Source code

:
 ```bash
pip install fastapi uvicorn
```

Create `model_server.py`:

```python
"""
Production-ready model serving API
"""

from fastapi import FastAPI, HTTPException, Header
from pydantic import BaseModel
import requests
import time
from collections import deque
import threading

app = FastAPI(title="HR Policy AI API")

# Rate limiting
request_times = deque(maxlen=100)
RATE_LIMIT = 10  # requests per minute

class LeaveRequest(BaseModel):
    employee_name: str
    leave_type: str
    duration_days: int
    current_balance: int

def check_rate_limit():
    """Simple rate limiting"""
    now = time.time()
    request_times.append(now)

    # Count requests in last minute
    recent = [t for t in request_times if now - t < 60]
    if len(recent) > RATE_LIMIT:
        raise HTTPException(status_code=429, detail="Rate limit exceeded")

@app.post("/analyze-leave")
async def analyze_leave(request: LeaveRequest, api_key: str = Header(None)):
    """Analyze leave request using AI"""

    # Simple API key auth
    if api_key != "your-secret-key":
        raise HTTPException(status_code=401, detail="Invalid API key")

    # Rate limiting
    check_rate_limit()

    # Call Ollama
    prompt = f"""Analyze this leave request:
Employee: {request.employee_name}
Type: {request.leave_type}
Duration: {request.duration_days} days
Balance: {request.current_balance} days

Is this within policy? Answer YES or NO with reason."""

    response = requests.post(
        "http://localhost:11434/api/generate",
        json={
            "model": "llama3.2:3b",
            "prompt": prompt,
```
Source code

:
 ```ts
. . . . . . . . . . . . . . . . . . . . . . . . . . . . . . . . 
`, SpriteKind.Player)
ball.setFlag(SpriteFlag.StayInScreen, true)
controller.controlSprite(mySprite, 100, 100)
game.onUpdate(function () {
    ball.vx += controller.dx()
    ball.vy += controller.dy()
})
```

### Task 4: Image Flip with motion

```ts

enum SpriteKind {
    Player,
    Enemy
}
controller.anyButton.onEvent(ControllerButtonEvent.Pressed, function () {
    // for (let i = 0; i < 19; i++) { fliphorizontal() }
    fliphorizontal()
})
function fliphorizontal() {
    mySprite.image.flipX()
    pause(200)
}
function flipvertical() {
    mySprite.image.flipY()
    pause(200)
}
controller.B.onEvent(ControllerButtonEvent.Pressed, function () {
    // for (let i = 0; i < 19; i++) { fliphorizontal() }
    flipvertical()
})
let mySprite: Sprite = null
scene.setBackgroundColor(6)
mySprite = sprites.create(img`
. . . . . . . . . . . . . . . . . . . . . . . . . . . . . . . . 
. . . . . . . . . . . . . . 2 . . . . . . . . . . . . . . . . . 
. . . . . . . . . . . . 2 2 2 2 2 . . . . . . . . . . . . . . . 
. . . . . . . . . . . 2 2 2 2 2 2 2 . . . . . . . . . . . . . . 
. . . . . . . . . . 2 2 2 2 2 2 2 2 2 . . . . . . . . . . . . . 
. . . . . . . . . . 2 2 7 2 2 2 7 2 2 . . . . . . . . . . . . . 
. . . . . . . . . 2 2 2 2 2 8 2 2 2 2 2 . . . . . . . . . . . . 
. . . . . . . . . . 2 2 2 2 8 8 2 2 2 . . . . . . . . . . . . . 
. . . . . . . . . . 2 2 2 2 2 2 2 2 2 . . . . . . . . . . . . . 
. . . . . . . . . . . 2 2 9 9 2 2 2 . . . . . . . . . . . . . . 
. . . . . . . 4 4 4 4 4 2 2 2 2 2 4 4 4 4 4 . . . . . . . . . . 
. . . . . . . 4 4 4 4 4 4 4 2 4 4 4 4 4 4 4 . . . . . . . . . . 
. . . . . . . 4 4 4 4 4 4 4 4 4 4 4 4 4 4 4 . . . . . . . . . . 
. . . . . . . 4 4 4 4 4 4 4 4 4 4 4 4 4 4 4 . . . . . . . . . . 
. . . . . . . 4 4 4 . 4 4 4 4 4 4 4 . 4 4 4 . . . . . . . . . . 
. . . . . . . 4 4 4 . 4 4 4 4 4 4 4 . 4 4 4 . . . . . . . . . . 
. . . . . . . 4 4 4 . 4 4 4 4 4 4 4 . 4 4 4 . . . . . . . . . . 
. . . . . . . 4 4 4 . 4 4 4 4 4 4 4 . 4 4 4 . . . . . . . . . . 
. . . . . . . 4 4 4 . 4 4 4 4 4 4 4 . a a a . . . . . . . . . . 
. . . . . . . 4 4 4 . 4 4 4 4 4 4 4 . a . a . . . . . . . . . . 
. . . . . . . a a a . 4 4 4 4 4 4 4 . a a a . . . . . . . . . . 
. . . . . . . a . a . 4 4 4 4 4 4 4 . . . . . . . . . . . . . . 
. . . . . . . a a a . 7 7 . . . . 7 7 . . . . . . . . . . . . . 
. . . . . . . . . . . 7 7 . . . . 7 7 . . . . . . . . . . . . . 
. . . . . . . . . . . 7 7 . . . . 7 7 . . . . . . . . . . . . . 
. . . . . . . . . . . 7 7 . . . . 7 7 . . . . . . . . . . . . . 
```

::::::::

» **Exercise goal**
Among the records, find the lines that contain "import" and copy each of them.

» **Completed exercise**
from fastapi import FastAPI, HTTPException, Header
from pydantic import BaseModel
import requests
import time
from collections import deque
import threading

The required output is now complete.